TORINO – «Non sopporto più i colleghi che si propongono come gli unici eroi che lottano per il bene, mentre tutto attorno c’è il male, loro sono una sorta di Giovanna d’Arco, alla continua denuncia dell’isolamento in cui si trovano, che peraltro non ha nulla di eccezionale, ma è una condizione tipica del nostro lavoro. Non sopporto l’andare in piazza per raccogliere firme di solidarietà». Così il procuratore della Repubblica di Torino, Armando Spataro, intervenendo ad un convegno sul rapporto tra Giustizia e informazione a palazzo di giustizia torinese.
Spataro si è scagliato contro «un certo protagonismo dei magistrati», osservando: «E’ una fortuna che sia finita l’era Mani Pulite e l’era Di Pietro. Rammento i giornalisti a frotte dietro i pubblici ministeri nei corridoi e devo dire che alla fine qualche collega era più convinto dell’importanza della notizia in prima pagina che non dell’esito del processo».
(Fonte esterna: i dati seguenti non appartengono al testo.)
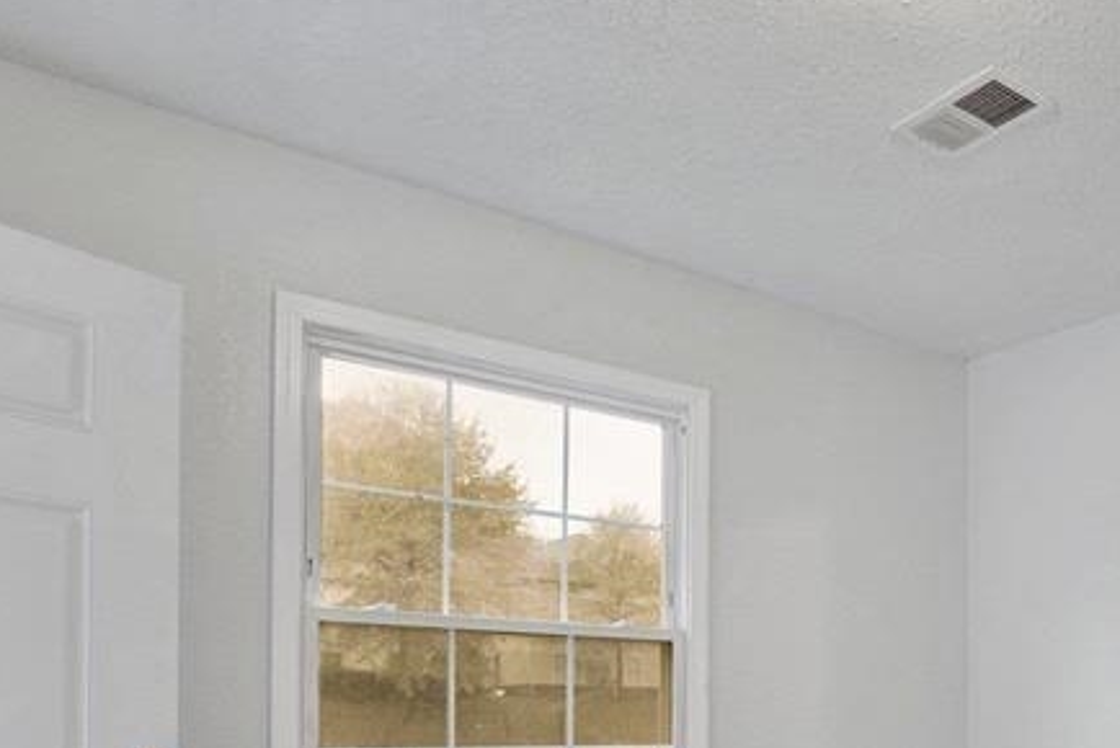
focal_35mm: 35
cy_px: 696
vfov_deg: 35.4
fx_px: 1086
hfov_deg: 48.4
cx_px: 1022
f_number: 8
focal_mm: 14.8
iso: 1000
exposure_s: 1/40
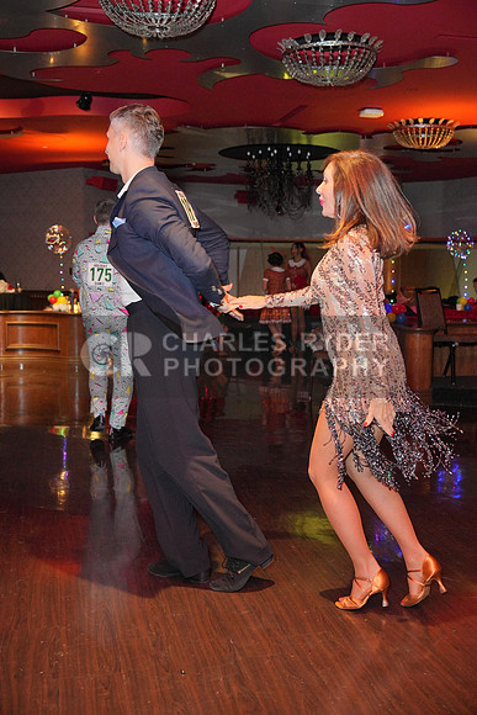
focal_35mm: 39
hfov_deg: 34.2
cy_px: 358
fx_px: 775
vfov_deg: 49.5
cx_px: 238
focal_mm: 39
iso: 4000
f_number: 4
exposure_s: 1/200
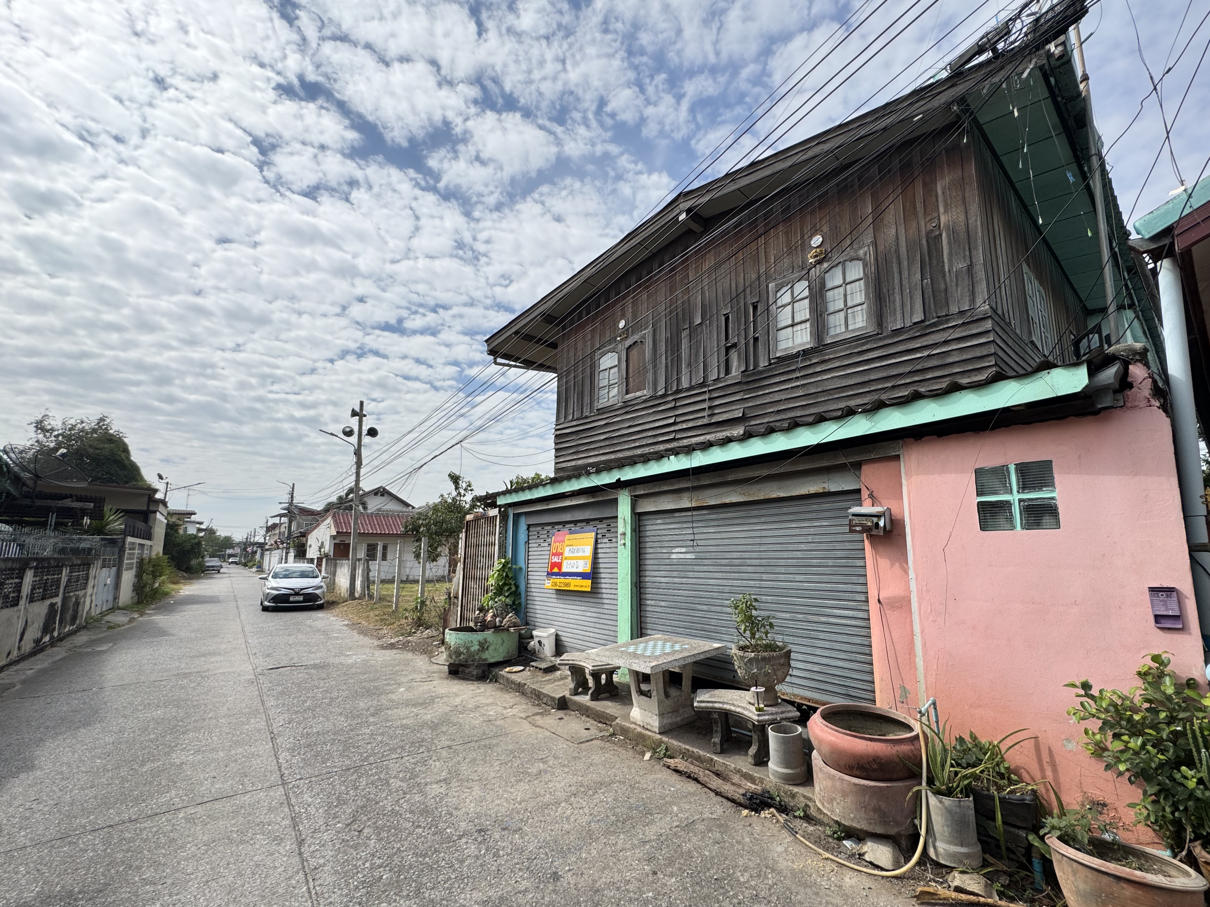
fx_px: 524
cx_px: 644
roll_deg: +0.4
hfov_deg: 98.0
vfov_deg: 81.7
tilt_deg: +8.3
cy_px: 479
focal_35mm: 15
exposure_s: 1/1927
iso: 50
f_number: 2.2
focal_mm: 2.22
«Badate bene non sto contestando il diritto e il dovere del magistrato di intervenire nel dibattivo civile. – ha ammonito Spataro – E’ giusto che si intervenga, senza però dare alcun segnale di dipendenza o vicinanza politica. Il ministro Rognoni parlò a suo tempo di protagonismo virtuoso, che vuol dire fornire il proprio contributo di tecnico».
Poi Spataro ha fornito un catalogo di protagonismo poco virtuoso dei magistrati. C’è il caso del magistrato che ha «persino sostenuto a Palermo, dopo aver letto una sentenza che disattendeva le sue conclusioni, che se lui fosse stato un professore avrebbe dato 4 a quei giudici, dicendo che il Csm avrebbe dovuto valutare, al fine di designare il procuratore di Palermo, il grado di condivisione dei candidati dell’impostazione del processo sulla trattativa (Stato-Mafia, ndr). Mi sembra una impostazione inaccettabile» ha detto Spataro.
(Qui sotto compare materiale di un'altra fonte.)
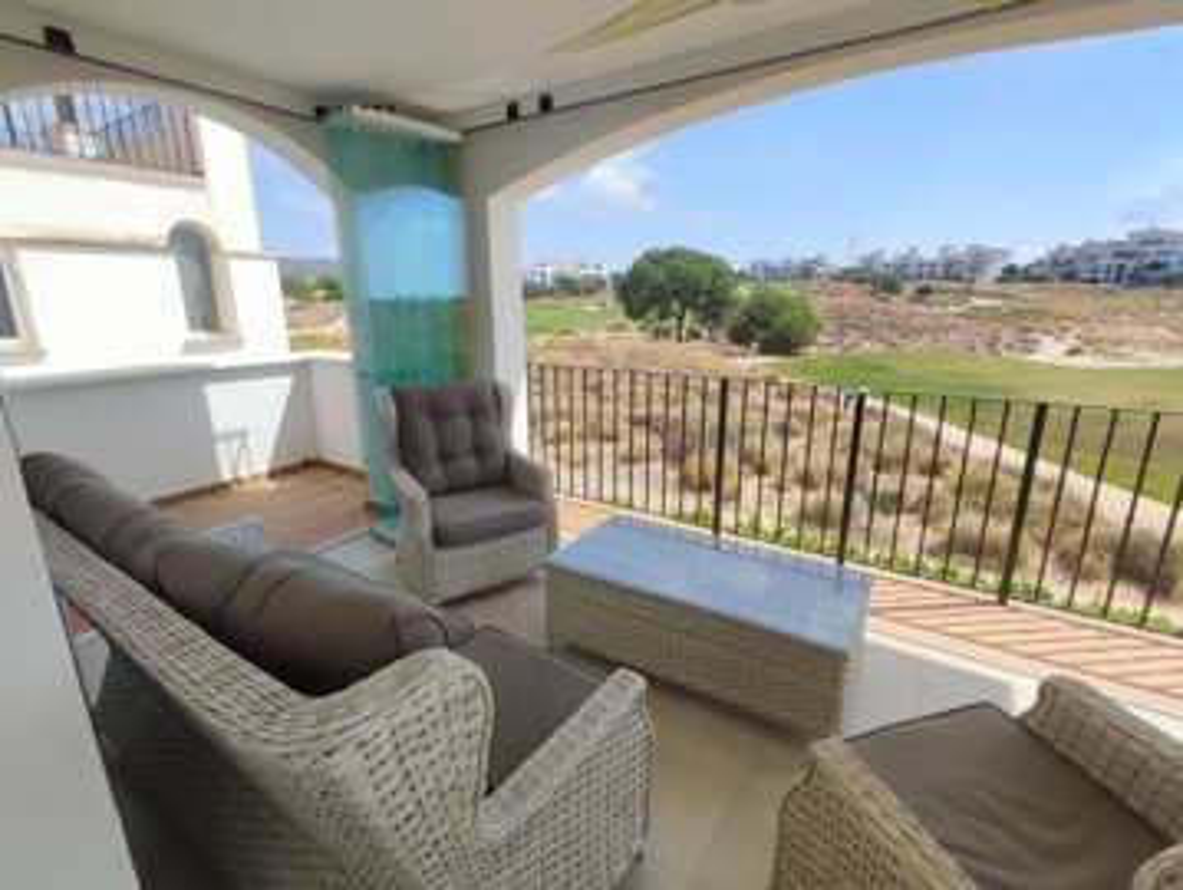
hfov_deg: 94.4
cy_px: 445
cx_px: 592
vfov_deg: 78.2
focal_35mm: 16
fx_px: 547
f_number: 2.2
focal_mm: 1.65
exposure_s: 1/1421
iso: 50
«Poi c’è il caso di quei pubblici ministeri che a distanza di 20 anni dall’inizio dei processi di mafia al Nord, dicono `finalmente arrivo io e indago sulle infiltrazioni di mafia al Nord´ o i continui riferimenti a entità esterne, ai poteri forti» ha elencato Spataro, secondo cui «il vizio più pesante» che affligge la categoria «è la tendenza a proporsi come moralisti o storici, come se toccasse ai magistrati moralizzare la società o ricostruire un pezzo di storia».